Em junho de 2016, o traficante brasileiro Jorge Rafaat Toumani, de 56 anos, foi morto em seu carro blindado, na cidade de Juan Pedro Caballero, no Paraguai, onde morava, a tiros de metralhadora antiaérea. As investigações apontam que o assassinato foi realizado pelo PCC, numa guerra com o CV pela disputa da “rota Caipira”, na fronteira entre Juan Pedro Caballero e Ponta Porã (MS). Os desdobramentos dessa disputa tiveram consequências em todo o Brasil, gerando um caos no sistema penitenciário brasileiro, com rebeliões e mortes em presídios de Roraima, Rondônia, Amazonas, Ceará, Maranhão, Rio Grande do Norte, entre outros. No Ceará, em outubro de 2016, dois áudios vazados em um aplicativo de mensagens indicavam que a “guerra” havia recomeçado também nas ruas:
Galera, começou, viu? Quem tinha medo de rodar aí, agora o medo tem que triplicar, porque começou a matança, viu menino! PCC e Comando Vermelho. Já teve um tiroteio aqui na Serrinha [bairro da zona central de Fortaleza] entre as duas facções, viu? Já balearam bem seis [pessoas]. Cuidado na vida, galera, quem vier pra Serrinha”.
Ói, meus irmão do grupo, meus irmão do grupo, atenção aí na Sapiranga [bairro da zona sudeste de Fortaleza], atenção na Sapiranga… quem puder descer com arma aí pra Sapiranga pra poder dar um apoio lá.. tá rolando mó troca de bala lá, tão entendendo meus irmão? Os pilantra lá do CV e da FDN tão tudo de cima lá, tão entendendo meus irmão? Dá uma reforçada na Sapiranga lá, meus irmão. Quem tiver, é pra descer arma lá. Eles tão de ‘bico’ [arma] lá, tá faltando só ‘bico’ pra nós aí… pode mandar descer aí pra Sapiranga, de trás do [shopping] Via Sul, tá entendendo meus irmão?

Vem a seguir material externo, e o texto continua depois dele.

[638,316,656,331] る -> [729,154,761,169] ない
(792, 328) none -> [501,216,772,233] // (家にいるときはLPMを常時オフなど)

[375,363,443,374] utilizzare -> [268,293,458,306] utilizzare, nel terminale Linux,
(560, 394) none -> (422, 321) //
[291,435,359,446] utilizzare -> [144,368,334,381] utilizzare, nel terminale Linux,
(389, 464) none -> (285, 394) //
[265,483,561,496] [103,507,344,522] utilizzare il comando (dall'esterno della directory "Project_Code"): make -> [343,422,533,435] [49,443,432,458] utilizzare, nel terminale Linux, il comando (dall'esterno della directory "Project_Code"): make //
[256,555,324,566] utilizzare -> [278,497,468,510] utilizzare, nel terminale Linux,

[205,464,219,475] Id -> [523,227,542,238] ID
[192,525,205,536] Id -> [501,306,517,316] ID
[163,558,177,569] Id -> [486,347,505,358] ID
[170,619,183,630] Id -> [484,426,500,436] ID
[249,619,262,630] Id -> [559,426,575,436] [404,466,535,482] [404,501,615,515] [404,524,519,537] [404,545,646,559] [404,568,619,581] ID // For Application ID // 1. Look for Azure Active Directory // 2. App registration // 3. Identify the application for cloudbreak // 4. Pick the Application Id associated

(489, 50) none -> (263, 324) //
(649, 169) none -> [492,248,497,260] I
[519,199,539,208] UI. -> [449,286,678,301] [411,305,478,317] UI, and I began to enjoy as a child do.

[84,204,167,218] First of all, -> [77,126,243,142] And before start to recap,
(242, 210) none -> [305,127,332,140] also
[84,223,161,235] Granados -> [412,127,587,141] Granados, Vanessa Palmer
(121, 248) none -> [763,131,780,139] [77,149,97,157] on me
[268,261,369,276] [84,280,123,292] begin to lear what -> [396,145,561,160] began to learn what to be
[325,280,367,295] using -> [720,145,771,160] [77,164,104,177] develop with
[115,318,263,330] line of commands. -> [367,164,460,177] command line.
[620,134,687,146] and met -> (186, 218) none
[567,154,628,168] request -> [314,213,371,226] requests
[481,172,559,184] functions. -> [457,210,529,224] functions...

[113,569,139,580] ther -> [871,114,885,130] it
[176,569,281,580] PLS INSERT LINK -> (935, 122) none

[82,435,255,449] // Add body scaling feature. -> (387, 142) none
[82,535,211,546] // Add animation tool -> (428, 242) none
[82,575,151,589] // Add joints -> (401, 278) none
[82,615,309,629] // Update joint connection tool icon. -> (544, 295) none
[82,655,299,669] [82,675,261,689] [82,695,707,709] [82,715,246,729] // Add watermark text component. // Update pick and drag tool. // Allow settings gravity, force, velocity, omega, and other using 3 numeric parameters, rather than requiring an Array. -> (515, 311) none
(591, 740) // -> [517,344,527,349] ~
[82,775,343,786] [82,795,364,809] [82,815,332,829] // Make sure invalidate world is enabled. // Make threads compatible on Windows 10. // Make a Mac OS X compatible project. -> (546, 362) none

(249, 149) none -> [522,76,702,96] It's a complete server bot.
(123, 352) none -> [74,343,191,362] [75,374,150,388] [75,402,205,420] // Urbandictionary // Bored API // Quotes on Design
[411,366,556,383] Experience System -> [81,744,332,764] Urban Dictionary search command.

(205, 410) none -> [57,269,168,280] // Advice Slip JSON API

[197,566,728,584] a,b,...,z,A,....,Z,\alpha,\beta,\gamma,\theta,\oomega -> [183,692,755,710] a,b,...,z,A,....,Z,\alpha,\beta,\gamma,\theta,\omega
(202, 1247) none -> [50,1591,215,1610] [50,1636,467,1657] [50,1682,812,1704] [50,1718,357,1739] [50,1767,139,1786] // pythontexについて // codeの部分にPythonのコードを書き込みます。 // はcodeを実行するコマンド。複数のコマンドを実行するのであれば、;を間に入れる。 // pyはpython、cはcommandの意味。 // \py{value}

A “guerra”, no lugar da “paz”, rapidamente reinstalou-se como signo de sociabilidade na vida das pessoas moradoras de áreas pauperizadas. A dinâmica novamente transfigurou-se e os moradores não envolvidos com as práticas criminais experimentaram ainda com mais intensidade os “ecos da violência”, para usar uma categoria de análise do sociólogo Geovani Jacó Freitas, uma vez que a violência não se encerra nos atos ditos violentos, mas reverbera em emoções, sentimentos e práticas que interferem decisivamente no cotidiano das pessoas a ela submetidas.
Neste sentido, famílias passaram a ser expulsas de suas casas por qualquer ligação de parentesco ou amizade com membros de facções rivais, numa espécie de “contaminação simbólica de um para o outro”, como diz o sociólogo Leonardo Sá. Estes confiscos de bens imóveis ocorreram em diversos territórios de Fortaleza, como a comunidade Babilônia, no bairro Barroso; o território Cidade de Deus, no Lagamar; houve casos também nos bairros Barra do Ceará, Pirambu, Conjunto Palmeiras, Jangurussu, José Walter… Ameaças verbais e pichações como “tem que sair fora das travessa, si não vai morrer, e as casas vai pegar fogo”; “tem que sair fora vcs pq si não nois vai toca fogo em tudo” puseram em pânico famílias inteiras. Estas expulsões foram amplamente noticiadas pela imprensa cearense, o que torna ainda mais lamentável a omissão generalizada dos órgãos públicos responsáveis.
À época, na dinâmica das facções, com o fim da “paz”, o PCC se alia à GDE para contrabalançar em capital humano, ou seja, em “exército” nas ruas, a aliança entre CV e FDN. Durante o armistício, o PCC se alojara em dois microterritórios do Conjunto Tancredo Neves: o Coloral e o Polo, mas tempos depois os repassou à GDE sob a condição de que esta comprasse armas e drogas da facção paulista. O CV e a FDN comandavam todo o restante do Grande Tancredo Neves. A GDE, então, ficou encurralada em dois microterritórios dentro do complexo. Conseguiu defender-se por muitos meses contra as várias tentativas de invasão dos rivais. Tiroteios, principalmente às madrugadas, eram frequentes. A GDE chegou a “perder” o Coloral numa batalha, mas o recuperou numa reviravolta dias depois. No entanto, no segundo semestre de 2017, a facção cearense, mesmo com o apoio bélico do PCC, foi “espirrada” definitivamente dos dois territórios que comandava no GTN. O CV é hegemônico hoje em dia no Grande Tancredo Neves.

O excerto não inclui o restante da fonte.